I find languages with poor tooling irritating to use, in the same way that I find other language deficiencies irritating. I usually wish I was back using something more powerful. For example, it's the feeling I get when working with strings in C, or using a language without lambdas. I am irritated at my time being wasted when using languages where the compiler doesn't warn me about simple mistakes, or when I have to manually filter out false positives when renaming something with a tool that doesn't understand the code beyond doing find/replace/regex on a stream of unicode characters. None of this means that I can't get work done with 'blub' language and tooling, but the fact that something better exists is always in the back of my mind, and knowing I have mastered a worse tool doesn't give me much satisfaction.

The idea that more modern and better tools are a crutch is hardly unique to software development. In just about any field you can find people advocating for the 'character developing' tedium of the old ways. The irony of course is that the same arguments nearly always apply to the older methods being advocated: they once were new, and the hard won knowledge of the even older method became redundant. See: punchcards, assemblers, compilers, build automation tools, version control software, syntax highlighting, documentation being a big physical book with an index, compiler errors and warnings, images, refactoring tools, automated testing.

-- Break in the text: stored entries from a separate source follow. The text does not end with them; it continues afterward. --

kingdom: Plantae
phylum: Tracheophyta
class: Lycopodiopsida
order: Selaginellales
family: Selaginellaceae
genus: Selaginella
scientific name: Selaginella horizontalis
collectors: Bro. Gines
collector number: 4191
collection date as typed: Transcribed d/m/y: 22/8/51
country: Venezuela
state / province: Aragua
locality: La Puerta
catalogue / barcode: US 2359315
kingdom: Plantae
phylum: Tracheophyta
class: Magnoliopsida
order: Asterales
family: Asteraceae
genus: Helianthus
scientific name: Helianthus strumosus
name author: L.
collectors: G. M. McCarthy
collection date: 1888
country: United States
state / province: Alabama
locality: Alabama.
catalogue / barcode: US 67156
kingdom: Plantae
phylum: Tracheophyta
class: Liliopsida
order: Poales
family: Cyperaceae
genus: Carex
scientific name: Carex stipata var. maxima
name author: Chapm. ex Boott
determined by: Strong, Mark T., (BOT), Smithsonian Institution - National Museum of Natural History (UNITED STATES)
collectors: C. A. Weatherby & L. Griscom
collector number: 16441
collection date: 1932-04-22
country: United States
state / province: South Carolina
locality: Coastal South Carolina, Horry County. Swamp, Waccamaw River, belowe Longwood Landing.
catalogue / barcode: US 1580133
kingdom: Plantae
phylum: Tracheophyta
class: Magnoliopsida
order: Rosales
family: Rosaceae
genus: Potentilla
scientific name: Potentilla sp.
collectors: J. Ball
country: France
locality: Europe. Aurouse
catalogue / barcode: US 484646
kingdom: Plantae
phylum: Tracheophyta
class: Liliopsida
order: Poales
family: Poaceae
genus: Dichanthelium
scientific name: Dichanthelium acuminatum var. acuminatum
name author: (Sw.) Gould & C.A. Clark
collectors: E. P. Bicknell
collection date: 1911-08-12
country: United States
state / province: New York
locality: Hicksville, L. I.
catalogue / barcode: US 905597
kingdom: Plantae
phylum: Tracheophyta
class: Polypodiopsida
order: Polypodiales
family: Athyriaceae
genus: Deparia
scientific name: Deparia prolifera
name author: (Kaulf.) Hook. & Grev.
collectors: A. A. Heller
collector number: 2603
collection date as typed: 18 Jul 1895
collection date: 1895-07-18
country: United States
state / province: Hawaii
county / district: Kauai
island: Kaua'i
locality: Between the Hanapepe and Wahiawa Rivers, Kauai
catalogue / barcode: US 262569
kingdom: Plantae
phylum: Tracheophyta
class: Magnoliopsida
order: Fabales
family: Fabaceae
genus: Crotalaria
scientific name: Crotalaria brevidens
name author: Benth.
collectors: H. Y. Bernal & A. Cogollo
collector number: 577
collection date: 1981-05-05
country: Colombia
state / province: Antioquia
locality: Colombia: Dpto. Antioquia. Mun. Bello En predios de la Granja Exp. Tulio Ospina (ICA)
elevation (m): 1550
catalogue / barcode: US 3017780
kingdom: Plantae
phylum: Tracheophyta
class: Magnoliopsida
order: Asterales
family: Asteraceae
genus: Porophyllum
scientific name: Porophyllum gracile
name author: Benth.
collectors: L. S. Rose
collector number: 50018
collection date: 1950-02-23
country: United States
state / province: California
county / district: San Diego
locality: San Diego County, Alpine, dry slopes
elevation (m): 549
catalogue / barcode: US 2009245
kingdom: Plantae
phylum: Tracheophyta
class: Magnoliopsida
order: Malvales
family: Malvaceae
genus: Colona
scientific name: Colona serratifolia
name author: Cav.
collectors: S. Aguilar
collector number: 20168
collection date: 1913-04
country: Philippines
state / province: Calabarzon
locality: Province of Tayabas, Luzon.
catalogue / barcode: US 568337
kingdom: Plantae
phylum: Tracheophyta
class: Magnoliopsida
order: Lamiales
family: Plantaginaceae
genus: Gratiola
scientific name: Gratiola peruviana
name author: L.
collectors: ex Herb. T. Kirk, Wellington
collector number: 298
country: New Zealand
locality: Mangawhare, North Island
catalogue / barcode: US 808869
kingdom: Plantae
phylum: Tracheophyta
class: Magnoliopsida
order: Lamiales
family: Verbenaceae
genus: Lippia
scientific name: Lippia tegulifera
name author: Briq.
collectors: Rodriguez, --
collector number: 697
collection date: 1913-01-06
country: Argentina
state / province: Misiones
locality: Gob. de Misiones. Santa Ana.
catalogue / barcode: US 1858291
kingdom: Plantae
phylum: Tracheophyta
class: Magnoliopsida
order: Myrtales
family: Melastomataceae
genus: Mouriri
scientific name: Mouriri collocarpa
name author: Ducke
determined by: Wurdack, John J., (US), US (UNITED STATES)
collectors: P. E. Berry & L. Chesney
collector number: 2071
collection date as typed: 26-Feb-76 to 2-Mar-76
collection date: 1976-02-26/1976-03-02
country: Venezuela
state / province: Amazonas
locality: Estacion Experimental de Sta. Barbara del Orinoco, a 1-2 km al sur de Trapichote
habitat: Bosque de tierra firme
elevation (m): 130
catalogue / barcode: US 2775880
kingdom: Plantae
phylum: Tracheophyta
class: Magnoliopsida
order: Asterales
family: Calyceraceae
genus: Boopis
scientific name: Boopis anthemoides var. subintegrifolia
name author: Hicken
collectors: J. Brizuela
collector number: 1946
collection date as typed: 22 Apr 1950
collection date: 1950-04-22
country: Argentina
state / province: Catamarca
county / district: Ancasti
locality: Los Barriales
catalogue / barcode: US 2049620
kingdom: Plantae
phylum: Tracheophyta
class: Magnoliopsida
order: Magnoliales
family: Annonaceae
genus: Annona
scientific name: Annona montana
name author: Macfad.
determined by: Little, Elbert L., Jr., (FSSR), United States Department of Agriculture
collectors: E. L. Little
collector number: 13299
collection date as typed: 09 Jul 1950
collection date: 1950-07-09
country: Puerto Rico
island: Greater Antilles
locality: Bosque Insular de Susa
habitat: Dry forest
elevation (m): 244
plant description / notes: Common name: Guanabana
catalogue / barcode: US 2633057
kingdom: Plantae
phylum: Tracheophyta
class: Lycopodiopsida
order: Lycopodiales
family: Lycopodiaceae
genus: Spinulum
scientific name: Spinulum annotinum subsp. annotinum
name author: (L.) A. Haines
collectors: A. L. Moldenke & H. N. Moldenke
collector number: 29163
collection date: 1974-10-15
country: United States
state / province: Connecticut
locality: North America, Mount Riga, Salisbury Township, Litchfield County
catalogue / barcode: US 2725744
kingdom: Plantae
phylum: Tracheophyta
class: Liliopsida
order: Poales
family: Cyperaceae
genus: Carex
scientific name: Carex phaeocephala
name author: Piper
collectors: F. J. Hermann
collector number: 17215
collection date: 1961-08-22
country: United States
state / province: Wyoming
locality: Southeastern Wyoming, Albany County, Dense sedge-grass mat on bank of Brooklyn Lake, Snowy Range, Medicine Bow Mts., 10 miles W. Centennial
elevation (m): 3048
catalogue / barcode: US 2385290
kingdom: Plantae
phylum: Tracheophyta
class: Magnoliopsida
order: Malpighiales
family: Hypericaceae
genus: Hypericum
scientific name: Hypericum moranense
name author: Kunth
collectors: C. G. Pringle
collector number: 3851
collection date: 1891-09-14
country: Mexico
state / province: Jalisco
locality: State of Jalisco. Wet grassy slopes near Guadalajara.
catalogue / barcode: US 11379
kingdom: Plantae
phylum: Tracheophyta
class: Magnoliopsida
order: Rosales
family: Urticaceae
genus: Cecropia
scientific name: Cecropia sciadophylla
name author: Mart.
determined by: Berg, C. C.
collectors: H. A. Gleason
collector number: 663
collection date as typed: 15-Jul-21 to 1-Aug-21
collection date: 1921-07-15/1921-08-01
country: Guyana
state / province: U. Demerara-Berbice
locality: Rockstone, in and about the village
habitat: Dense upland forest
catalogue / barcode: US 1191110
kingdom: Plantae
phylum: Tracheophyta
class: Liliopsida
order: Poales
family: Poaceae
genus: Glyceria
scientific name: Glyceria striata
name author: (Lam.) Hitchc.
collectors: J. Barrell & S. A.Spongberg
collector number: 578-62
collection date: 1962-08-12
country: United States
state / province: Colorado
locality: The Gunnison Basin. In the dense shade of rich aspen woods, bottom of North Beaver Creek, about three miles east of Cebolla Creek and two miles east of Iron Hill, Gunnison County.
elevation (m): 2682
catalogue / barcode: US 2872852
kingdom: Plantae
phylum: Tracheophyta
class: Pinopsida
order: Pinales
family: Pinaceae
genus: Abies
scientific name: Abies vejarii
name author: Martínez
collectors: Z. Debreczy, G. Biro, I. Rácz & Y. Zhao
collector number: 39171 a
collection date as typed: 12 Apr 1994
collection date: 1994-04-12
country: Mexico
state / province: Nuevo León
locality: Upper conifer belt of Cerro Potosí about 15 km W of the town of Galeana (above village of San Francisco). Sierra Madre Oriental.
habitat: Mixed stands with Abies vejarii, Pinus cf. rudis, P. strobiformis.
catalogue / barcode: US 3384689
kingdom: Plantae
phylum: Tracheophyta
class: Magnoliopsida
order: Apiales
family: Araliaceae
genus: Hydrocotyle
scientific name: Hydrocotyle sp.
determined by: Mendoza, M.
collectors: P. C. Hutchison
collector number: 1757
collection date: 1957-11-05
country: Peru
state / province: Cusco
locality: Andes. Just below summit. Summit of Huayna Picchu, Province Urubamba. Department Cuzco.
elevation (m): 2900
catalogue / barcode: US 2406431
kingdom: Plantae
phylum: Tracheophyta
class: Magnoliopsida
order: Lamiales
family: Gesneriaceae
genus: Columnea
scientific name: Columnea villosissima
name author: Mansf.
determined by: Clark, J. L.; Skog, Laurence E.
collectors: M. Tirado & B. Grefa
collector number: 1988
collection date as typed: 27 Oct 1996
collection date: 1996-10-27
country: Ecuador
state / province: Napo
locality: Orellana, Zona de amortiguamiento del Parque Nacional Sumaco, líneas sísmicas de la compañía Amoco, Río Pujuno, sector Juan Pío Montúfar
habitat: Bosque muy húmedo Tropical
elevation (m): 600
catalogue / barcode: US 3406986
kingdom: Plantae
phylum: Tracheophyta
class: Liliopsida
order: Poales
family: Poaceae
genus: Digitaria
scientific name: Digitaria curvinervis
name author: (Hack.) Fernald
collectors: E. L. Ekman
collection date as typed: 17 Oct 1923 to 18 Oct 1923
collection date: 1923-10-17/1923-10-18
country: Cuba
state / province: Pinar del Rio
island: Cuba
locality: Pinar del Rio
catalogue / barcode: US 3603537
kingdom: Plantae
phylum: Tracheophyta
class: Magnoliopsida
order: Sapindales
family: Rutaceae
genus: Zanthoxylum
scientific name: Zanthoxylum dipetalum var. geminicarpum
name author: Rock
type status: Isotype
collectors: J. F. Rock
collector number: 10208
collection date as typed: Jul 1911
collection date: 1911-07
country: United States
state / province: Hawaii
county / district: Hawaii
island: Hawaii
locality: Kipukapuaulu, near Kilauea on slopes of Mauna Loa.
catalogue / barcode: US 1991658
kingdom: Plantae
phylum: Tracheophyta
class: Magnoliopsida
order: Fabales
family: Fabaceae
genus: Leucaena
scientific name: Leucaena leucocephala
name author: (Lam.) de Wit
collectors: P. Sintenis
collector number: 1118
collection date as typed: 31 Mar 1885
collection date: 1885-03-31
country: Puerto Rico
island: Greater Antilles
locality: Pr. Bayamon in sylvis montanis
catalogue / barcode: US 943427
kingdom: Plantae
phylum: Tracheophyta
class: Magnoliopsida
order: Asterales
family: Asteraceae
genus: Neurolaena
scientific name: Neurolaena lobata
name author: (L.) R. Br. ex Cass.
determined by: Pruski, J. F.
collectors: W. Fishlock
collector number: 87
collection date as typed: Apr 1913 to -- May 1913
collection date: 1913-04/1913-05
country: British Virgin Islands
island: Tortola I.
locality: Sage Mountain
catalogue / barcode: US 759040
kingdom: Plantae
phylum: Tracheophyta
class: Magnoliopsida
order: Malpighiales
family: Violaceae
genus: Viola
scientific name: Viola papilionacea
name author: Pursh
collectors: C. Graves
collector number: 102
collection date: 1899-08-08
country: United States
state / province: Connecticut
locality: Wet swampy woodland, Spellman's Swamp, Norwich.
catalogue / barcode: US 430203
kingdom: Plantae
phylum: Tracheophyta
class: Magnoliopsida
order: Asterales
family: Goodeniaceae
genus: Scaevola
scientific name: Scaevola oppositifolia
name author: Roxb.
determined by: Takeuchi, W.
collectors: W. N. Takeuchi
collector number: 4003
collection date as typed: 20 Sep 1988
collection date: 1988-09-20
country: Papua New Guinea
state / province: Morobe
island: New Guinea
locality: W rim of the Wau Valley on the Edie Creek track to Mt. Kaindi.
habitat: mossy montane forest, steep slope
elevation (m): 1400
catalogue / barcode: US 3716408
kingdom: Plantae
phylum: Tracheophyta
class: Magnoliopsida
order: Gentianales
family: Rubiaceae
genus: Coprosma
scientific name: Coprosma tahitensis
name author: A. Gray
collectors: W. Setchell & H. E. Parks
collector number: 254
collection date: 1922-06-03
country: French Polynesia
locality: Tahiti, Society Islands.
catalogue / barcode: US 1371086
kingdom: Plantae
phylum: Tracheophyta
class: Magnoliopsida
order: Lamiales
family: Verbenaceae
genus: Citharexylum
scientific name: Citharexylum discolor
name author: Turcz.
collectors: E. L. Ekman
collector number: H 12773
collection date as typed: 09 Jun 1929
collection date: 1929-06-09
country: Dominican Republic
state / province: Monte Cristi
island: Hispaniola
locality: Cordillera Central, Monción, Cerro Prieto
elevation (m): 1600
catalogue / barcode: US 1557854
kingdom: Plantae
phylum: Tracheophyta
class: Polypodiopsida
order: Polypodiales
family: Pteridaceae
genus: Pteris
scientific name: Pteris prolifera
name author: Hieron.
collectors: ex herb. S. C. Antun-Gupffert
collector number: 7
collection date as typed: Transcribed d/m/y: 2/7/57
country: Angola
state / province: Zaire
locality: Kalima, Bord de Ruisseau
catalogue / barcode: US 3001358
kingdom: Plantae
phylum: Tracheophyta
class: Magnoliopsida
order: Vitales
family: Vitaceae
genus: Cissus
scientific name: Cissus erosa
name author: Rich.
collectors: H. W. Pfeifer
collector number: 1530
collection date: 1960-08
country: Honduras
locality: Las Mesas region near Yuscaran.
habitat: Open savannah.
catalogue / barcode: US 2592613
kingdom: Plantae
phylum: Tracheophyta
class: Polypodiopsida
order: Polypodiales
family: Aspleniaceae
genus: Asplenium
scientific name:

Just about all of those have been described as a crutch that prevents people achieving real deep understanding of the computer or their code. Does it make you feel inadequate as a programmer to know that you couldn't do your job using punchcards, or as you put it, to be 'beholden to a text editor to the point where you can't program without one'.

D has intellisense in MonoD and VisualD.
That's good to know. I was not intending to disparage D, which I have not used so I don't know how good the tooling is one way or the other. I was merely responding to comments implying that better tooling is a crutch for people who can't really code.
As well as syntastic support and syntax file for Vim, if you are so inclined.

Supports completion, as well as error checking.

You could also use CTRL-N in Vim. It autocompletes for any language (though it is not intellisense).
Language-aware completion is called "omni completion" and triggered with <C-x><C-o>. <C-n> does keyword completion which is much dumber than its sibling but works.